Non-constituency seats or women-only additional seats are like the party list proportional representation system in Indonesia, South Africa, Sri Lanka and 83 other countries in the world, where one constituency elects many representatives, parties nominate candidates in “lists”, voters vote for parties, and seats are allocated to parties based on their vote shares.

Under this system, seats are sometimes called “non-constituency” if the entire country or state is made into a large constituency.

By imposing a 50% or 100% women quota on these additional seats, the gender imbalance will be immediately reduced.

Bersih 2.0 points out that had the last parliamentary and state elections were been held with non-constituency seats or women-only additional seats as proposed by the national conference, our legislatures would have been more gender inclusive.

For example, if 55 women-only seats were added to Parliament’s current 222 seats, making a total of 277 seats, such women-only seats would constitute 20%. Even with only 24 women elected from the constituencies, these additional 55 members would ensure that  Parliament would have 79 women members or 28.5%. (see Table below)

A similar solution would have increased Terengganu’s women representation from 0% to 20%. Similarly, women representation in 11 other states would have soared from 5.6%-16.1% to 22.4%-32.9%.

And if 30% non-constituency seats with 50% women quota were implemented in Selangor in 2013, the state would have 32.5% women members instead of 25%.
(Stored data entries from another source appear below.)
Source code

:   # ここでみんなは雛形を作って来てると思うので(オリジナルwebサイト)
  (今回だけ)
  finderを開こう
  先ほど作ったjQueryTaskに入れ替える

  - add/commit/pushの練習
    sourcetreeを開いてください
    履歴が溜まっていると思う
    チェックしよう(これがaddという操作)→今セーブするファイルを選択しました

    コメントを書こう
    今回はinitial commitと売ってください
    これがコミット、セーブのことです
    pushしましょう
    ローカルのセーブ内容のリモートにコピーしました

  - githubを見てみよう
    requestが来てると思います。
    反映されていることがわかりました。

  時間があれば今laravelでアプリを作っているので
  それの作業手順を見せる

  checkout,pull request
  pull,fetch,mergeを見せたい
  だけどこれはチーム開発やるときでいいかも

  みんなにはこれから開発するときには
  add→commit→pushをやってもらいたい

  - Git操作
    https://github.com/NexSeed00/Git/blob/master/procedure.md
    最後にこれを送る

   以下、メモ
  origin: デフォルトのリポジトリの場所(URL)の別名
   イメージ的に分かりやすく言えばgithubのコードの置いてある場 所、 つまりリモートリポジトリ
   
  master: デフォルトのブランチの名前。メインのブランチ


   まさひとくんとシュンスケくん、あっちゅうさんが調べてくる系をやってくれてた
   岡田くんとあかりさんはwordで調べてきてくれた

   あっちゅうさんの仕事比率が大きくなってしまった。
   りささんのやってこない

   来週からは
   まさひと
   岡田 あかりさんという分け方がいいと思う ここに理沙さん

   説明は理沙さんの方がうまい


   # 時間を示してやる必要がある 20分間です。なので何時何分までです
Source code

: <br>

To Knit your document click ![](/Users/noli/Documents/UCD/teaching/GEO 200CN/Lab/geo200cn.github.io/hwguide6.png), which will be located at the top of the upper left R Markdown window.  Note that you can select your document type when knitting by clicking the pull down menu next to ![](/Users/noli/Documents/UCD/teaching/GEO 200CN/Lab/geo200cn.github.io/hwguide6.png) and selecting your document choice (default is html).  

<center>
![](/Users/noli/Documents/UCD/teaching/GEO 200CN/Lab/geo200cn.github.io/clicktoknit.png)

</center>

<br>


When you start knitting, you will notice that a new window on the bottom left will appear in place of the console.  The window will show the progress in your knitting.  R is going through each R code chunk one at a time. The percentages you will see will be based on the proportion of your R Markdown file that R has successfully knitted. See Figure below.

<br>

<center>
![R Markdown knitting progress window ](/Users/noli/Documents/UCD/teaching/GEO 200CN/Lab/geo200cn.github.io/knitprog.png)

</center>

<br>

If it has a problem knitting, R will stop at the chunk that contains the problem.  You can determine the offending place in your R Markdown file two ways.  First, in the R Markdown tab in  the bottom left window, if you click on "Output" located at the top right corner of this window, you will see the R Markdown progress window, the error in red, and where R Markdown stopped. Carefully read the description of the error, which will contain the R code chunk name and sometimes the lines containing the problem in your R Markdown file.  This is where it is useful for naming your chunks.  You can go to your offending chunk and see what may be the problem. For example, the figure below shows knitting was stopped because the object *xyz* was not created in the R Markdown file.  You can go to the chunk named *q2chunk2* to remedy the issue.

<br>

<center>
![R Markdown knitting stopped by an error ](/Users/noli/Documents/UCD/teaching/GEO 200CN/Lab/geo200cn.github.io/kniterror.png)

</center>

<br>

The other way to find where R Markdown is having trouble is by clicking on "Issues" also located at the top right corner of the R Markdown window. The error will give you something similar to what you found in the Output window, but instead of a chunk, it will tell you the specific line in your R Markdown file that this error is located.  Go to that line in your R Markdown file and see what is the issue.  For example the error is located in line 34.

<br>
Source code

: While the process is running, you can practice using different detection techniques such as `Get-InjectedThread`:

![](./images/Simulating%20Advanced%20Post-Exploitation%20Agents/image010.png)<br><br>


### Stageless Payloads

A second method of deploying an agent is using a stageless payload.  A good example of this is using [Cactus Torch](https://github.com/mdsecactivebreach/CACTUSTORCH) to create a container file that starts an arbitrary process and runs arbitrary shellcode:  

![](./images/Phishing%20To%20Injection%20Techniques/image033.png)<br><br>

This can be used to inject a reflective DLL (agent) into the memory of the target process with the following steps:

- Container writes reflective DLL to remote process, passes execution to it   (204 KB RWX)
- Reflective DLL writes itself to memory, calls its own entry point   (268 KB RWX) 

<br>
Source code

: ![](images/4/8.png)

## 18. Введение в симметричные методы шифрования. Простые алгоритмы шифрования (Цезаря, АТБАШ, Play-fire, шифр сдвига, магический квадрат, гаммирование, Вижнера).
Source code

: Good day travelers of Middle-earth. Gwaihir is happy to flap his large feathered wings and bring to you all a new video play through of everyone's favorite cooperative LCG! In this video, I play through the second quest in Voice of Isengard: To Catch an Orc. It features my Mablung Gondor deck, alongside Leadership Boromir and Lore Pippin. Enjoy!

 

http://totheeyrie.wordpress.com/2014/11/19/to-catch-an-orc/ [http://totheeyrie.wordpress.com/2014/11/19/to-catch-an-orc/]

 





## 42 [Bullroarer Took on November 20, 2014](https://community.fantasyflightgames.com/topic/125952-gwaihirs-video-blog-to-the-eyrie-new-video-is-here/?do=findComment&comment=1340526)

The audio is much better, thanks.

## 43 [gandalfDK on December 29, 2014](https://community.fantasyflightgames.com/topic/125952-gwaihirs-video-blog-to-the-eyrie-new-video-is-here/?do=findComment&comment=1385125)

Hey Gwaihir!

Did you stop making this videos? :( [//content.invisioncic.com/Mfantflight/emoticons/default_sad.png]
Aside from Barisan Nasional, Bersih 2.0 also calls upon Pakatan Harapan and Pas to support the idea of women-only additional seats or non-constituency seats and implement it in  Selangor, Penang and Kelantan where they rule.

The addition of women-only additional seats to Malaysia’s first-past-the-post system would make it resemble the mixed-member majoritarian system implemented in Japan, South Korea, Taiwan and 20 other countries, except that voters can directly vote for the parties in those countries.

The conventional mixed-member majoritarian system would give voters two separate ballots: one ballot to vote for a constituency representative under the first-past-the-post system and another ballot to vote for a party under the party list proportional representation system. Hence, this innovation can be a pilot test before a full switch from first-past-the-post to a mixed-member system.

While the prime minister’s concern for women’s under-representation in politics is welcome, the offer to appoint 30% women senators after the general election is a cheap political gimmick.

On the same note, Bersih 2.0 urges the prime minister to implement women-only additional seats in Parliament in time for the general election. This would ensure that the 30% quota will be met and that there will be a significant percentage of women’s representation in the law-making process.

There are 70 senatorial posts but currently only 62 are appointed, with 12 being women. The federal government, Pahang and Johor have six, one and one vacancies to fill.

If the prime minister so wishes, he could immediately have eight women appointed as senators and the women’s percentage in the Senate would immediately reach 28.5%, without having to wait for the general election.